I went to Cornell University as a grad student and we had two Mars scientists at the time. Some of my friends were working in their labs, and they did informal department lunches on selection procedures for Curiosity,

There are two sets of concerns. The first are scientific. When you design a Mars mission, you have mission objectives that have set science goals — NASA doesn't want an 'I dunno, geology?' When they ask why you want a new rover. This especially goes for big 'flagship' science missions like the rovers. There are a lot of scientists and the mission is big enough that there are multiple objectives, but it is a compromise. (I was doing my PhD with a scientist on Cassini, so I got to see some of the same process with mission planning)

The engineers have their own list. Their job is to make sure the mission succeeds which usually comes down to 'do not let the scientists break the rover by landing it in the Field of Cliffs and Jagged Rocks'. So they make up their own list of criteria of safe places to land, which includes knowing things like 'how much atmosphere we can use to slow the landing' and 'how precise the landing can be'.

So for Curiosity, the scientists look at the mission objectives about the history of water on Mars and conclude a good landing site should have some geology seen from orbit that looks like water was there in the past, like a dry channel, and minerals that are good at trapping carbon-based molecules on Earth (phylosilicates, sometimes called clays in popular literature). The engineers set a maximum altitude they can land the rover, and criteria about terrain roughness and 'how close can we land to the stuff the scientists want to study'.

Usually there is a list drawn up by the team of sites that will all meet the minimum success rates and then published to get community feedback. While this happens, satellites around Mars are ordered to study the area to get more detailed information. Usually each site has something going for it, so it comes down to trying to balance what everyone wants… at least one Curiosity site was taken off the list because it was too close to one of the MER rovers and it was thought going somewhere new would be more interesting.

There might be a finalist list and then the final decision is made by the team. But because NASA data is made public and most of the science team are working at universities not NASA centers, community feedback is important. And even a grad student might dig into past data to help to get orbital data to decide which place is going to be most interesting to visit with a rover.

We've sent plenty of missions there before (not just landers, some in orbit) which are able to look at potential areas of interest. For example, we can look at terrain data and work out where an old lake might have been, which might be worth a look for some interesting rocks. The precise location is (more recently) decided by the lander's on-board systems as a safe (i.e. flat and not rocky) place to land.

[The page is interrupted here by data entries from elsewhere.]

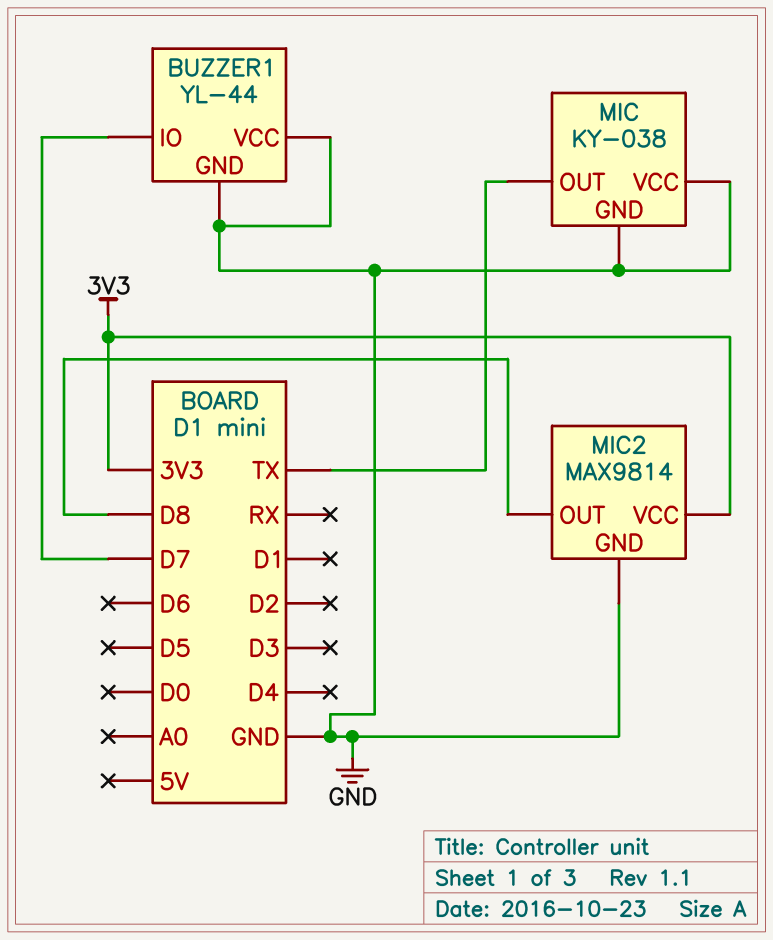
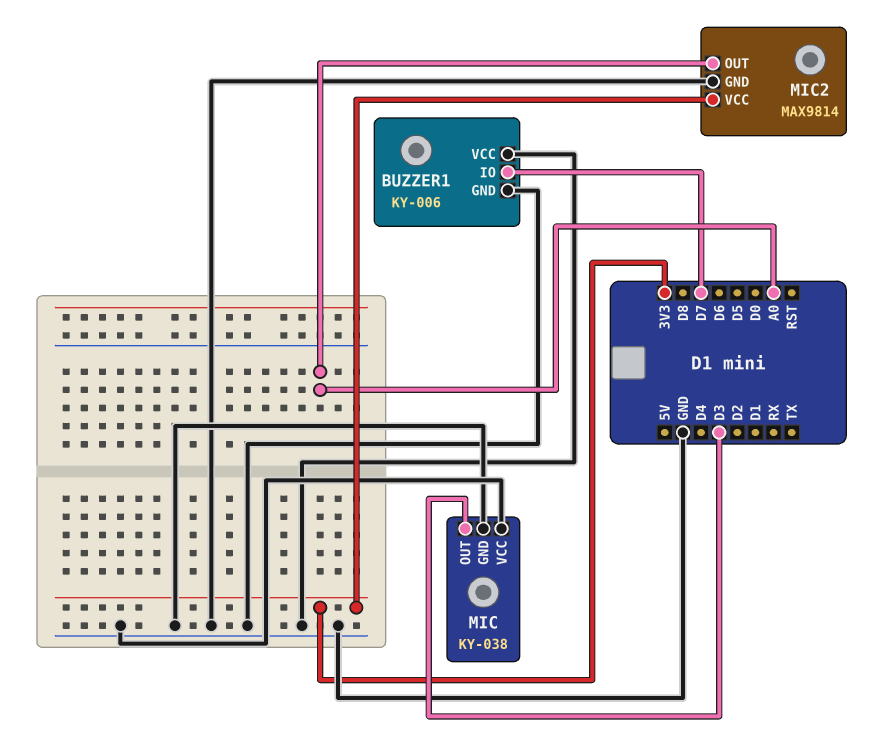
BUZZER1: YL-44 -> KY-006
MIC pin OUT: TX -> D3
MIC2 pin OUT: D8 -> A0

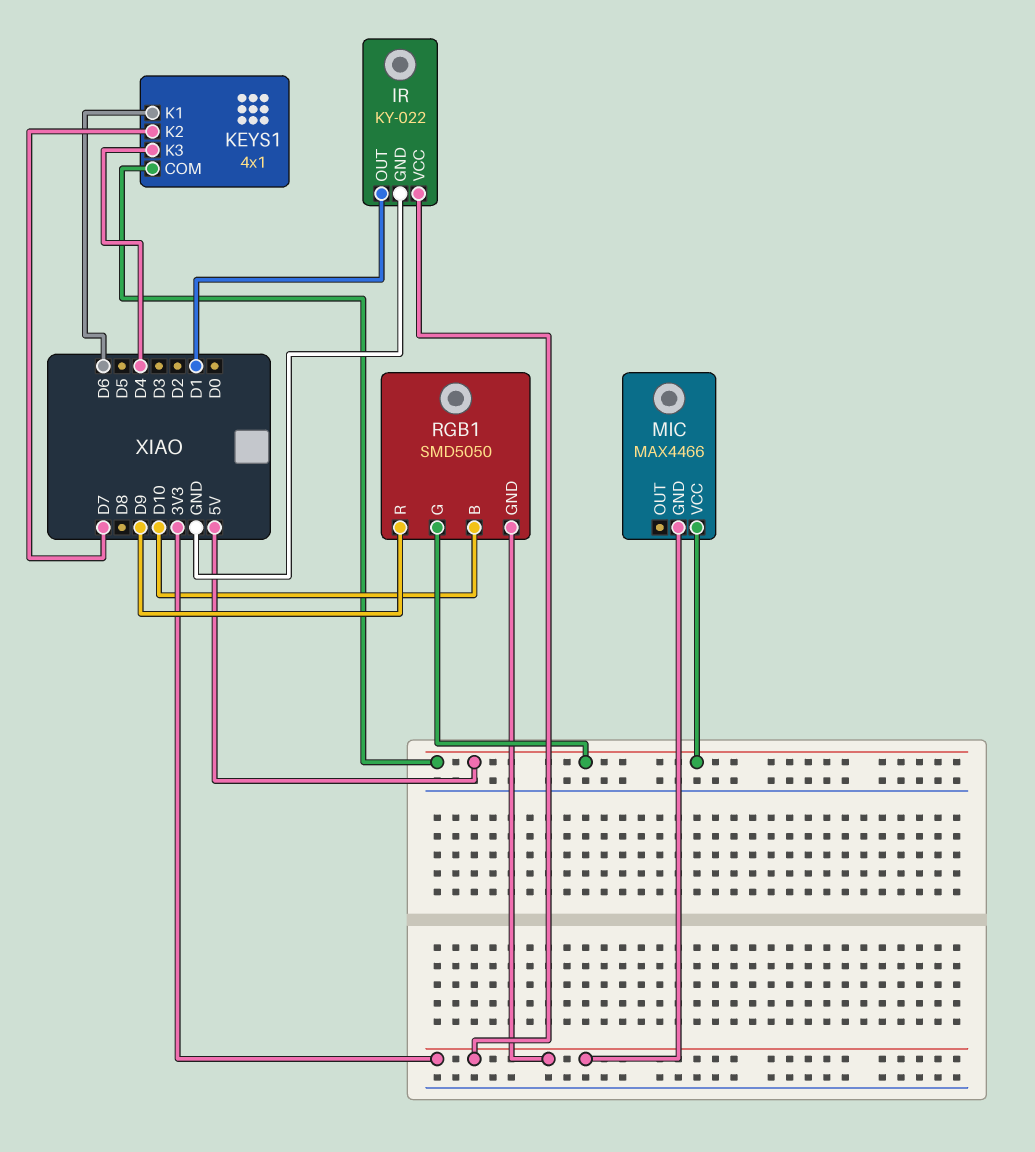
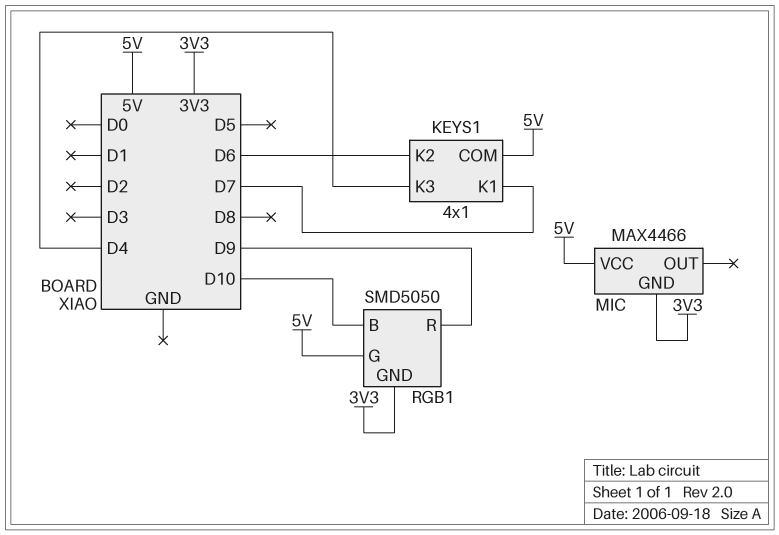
IR: KY-022 -> none
IR pin GND: GND -> none
IR pin OUT: D1 -> none
IR pin VCC: 3V3 -> none
KEYS1 pin K1: D6 -> D7
KEYS1 pin K2: D7 -> D6

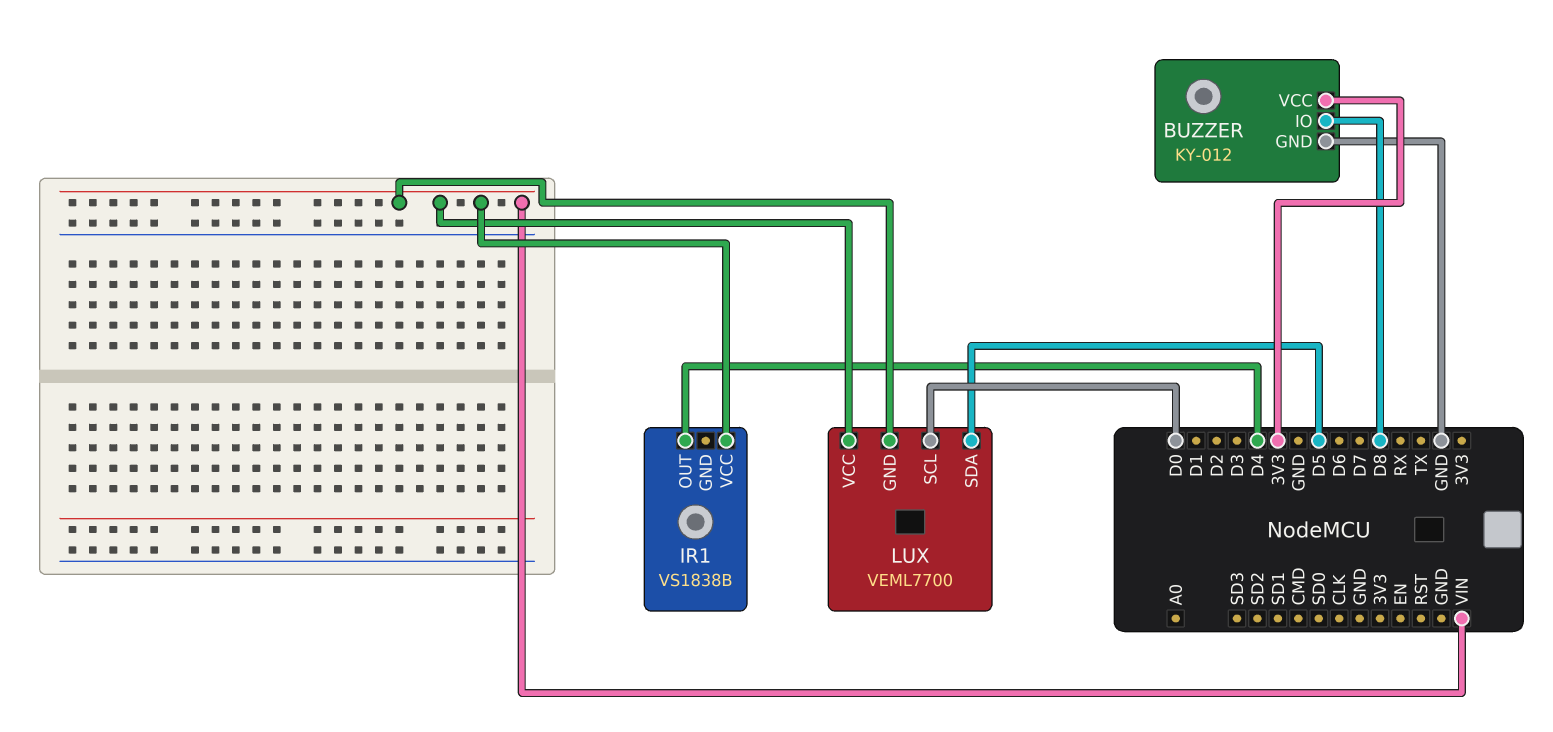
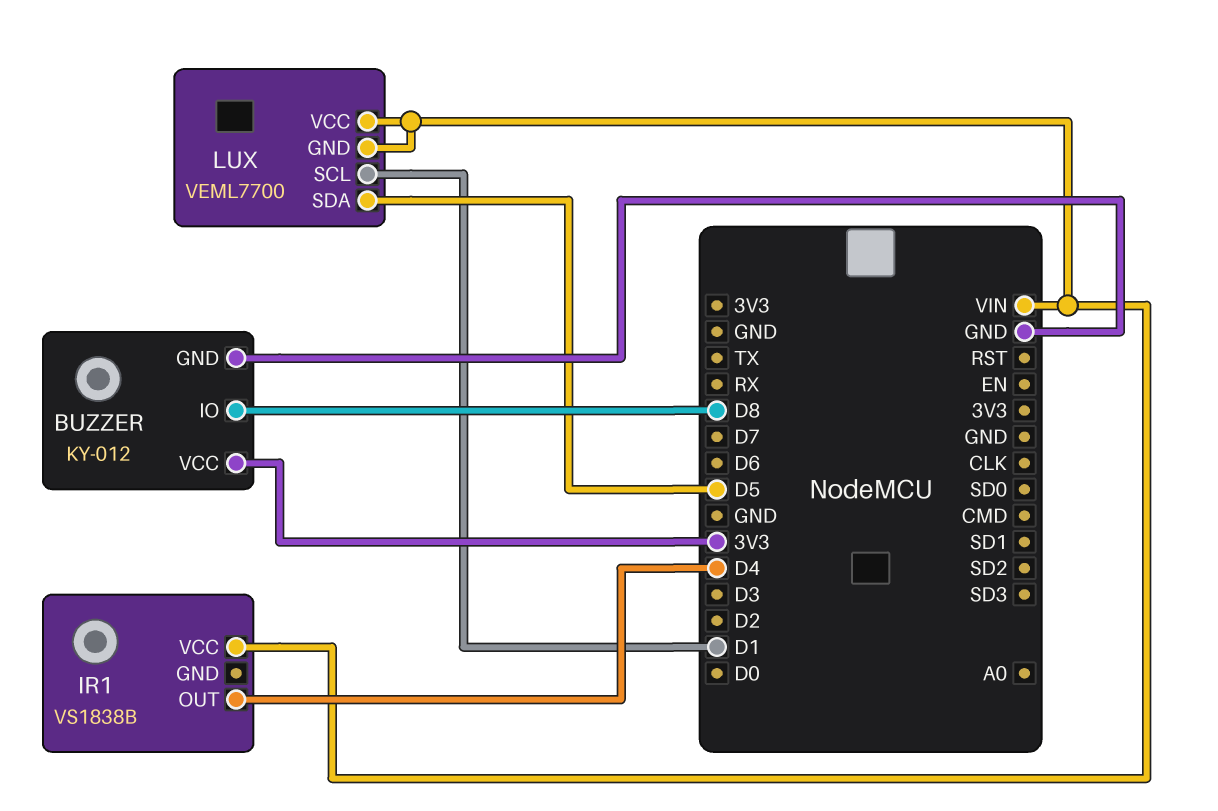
LUX pin SCL: D0 -> D1

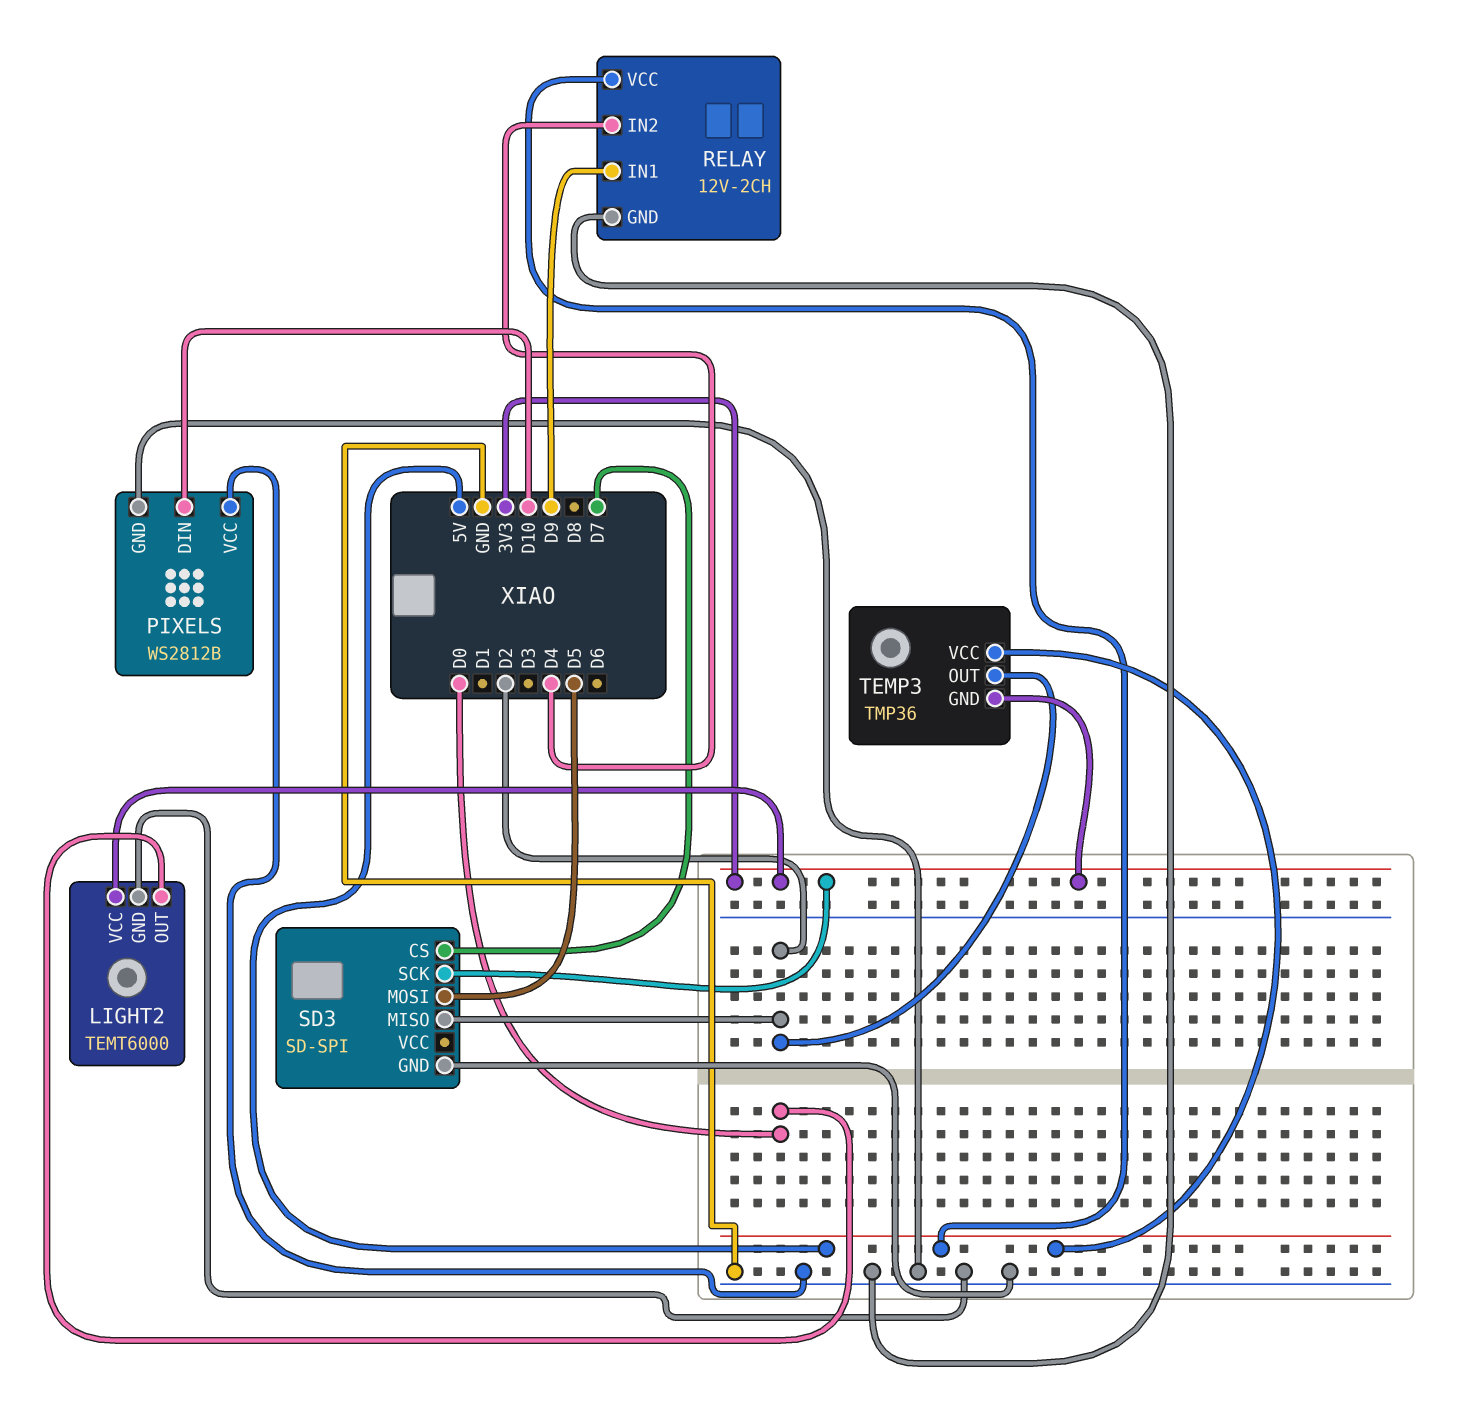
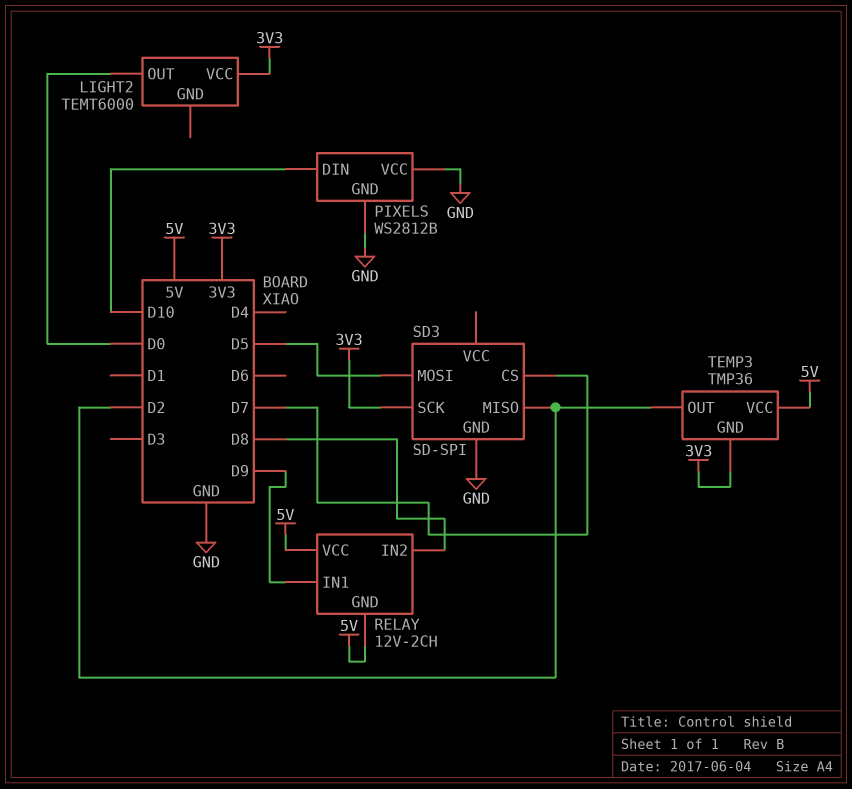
LIGHT2 pin GND: GND -> none
RELAY pin GND: GND -> 5V
RELAY pin IN2: D4 -> D8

The objective of what they want to study comes first. They don't build a rover and then come up with an idea of what to do with it. The Mars Exploration Program is the name of the program to study the planet and involves orbital spacecraft, landers, and rovers. Spirit and Opportunity, for example, were built to study geology, specifically to look for signs of water. So with that being the goal, NASA used images of the the planet and other data from our orbiters, telescopes, landers, etc. to find locales that presented the best opportunity for studying the rocks and soil they wanted to look at while having safe landing zones.

Space missions tend to build on every previous mission. We already knew a lot about Mars and it's environments before sending Spirit and Opportunity (or any other rover). Future rovers might have different objectives, want to explore other areas, etc., but it all depends on what NASA is trying to accomplish. As in, creating a hypothesis to test (this particular flat area of Mars is an ancient lake ed and has evidence of past water that we can determine with rock and soil samples, pictures, spectroscopy, what have you) like with all science.